[Structured pose outputs]
=======
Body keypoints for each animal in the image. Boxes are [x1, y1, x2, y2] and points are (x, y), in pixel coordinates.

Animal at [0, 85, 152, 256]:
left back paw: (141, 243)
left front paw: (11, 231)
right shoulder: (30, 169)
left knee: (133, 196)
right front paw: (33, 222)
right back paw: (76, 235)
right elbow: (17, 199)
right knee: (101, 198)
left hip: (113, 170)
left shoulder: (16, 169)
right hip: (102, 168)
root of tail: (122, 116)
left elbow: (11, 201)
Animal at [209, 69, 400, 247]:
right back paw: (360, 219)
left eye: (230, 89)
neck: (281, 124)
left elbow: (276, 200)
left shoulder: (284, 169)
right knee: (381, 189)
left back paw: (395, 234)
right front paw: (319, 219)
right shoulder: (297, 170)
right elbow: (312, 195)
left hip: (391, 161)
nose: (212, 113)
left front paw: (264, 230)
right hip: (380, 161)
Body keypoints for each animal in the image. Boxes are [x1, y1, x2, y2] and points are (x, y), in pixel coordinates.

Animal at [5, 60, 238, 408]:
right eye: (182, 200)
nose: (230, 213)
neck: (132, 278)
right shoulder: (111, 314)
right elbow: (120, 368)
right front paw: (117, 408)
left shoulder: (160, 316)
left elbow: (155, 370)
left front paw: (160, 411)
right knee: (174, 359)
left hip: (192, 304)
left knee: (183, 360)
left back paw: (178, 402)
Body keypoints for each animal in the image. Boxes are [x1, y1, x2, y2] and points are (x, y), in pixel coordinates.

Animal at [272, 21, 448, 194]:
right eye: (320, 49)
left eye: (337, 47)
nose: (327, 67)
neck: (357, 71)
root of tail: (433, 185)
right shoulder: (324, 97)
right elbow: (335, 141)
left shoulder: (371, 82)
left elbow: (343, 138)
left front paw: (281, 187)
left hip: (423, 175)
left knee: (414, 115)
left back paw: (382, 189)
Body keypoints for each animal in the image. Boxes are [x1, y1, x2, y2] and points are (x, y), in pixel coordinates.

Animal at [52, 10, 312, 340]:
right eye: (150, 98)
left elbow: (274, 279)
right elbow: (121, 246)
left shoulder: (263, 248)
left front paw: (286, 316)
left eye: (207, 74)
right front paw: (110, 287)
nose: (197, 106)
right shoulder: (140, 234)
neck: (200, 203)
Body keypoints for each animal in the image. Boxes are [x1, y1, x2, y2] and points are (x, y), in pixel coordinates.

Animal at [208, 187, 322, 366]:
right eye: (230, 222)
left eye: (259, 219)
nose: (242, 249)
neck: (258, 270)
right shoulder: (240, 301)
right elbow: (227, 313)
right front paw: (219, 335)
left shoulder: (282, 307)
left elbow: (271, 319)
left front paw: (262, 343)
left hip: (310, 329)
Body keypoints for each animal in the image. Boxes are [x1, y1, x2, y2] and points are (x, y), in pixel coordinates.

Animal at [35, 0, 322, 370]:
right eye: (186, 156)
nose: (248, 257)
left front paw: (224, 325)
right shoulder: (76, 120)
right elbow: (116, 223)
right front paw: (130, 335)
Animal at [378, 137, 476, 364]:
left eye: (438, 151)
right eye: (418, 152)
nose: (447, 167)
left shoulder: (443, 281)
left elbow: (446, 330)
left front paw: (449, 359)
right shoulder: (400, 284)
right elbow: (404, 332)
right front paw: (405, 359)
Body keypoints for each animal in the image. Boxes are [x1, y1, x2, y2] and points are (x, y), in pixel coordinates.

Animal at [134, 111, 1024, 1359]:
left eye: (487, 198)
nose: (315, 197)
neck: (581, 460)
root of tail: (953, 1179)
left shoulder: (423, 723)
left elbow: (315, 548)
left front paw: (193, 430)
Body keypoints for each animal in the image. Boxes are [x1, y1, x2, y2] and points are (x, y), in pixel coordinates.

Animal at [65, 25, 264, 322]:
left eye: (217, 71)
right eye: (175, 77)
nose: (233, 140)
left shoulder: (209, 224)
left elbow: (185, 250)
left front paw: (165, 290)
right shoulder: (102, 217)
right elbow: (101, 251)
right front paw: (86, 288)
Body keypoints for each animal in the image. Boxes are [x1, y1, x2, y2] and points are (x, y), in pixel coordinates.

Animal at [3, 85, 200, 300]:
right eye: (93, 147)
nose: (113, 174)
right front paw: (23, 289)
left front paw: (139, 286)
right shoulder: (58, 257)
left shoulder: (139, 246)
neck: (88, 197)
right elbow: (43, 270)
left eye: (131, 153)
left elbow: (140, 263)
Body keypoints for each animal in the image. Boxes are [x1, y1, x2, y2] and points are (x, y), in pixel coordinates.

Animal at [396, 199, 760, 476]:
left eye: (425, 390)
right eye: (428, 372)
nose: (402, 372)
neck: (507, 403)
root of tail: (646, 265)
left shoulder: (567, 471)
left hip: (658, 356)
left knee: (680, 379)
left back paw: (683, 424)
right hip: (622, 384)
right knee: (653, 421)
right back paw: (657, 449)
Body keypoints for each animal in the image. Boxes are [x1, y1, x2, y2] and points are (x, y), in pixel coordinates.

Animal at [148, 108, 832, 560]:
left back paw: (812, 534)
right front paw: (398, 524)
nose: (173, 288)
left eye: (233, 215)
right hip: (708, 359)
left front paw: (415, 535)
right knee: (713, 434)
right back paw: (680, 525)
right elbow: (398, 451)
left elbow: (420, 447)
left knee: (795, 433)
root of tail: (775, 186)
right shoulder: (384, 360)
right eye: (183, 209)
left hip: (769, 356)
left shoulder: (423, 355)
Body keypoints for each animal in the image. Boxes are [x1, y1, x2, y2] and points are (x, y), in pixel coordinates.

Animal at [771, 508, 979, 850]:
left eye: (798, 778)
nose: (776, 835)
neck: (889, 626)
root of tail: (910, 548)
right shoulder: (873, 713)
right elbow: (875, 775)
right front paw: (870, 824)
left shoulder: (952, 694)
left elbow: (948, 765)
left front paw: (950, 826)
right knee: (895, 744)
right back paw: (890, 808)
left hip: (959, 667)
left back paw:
=======
> _About this exercise_:
Lines in the data containing the string "root" are to be counted; give that number alone.

> _Output_:
6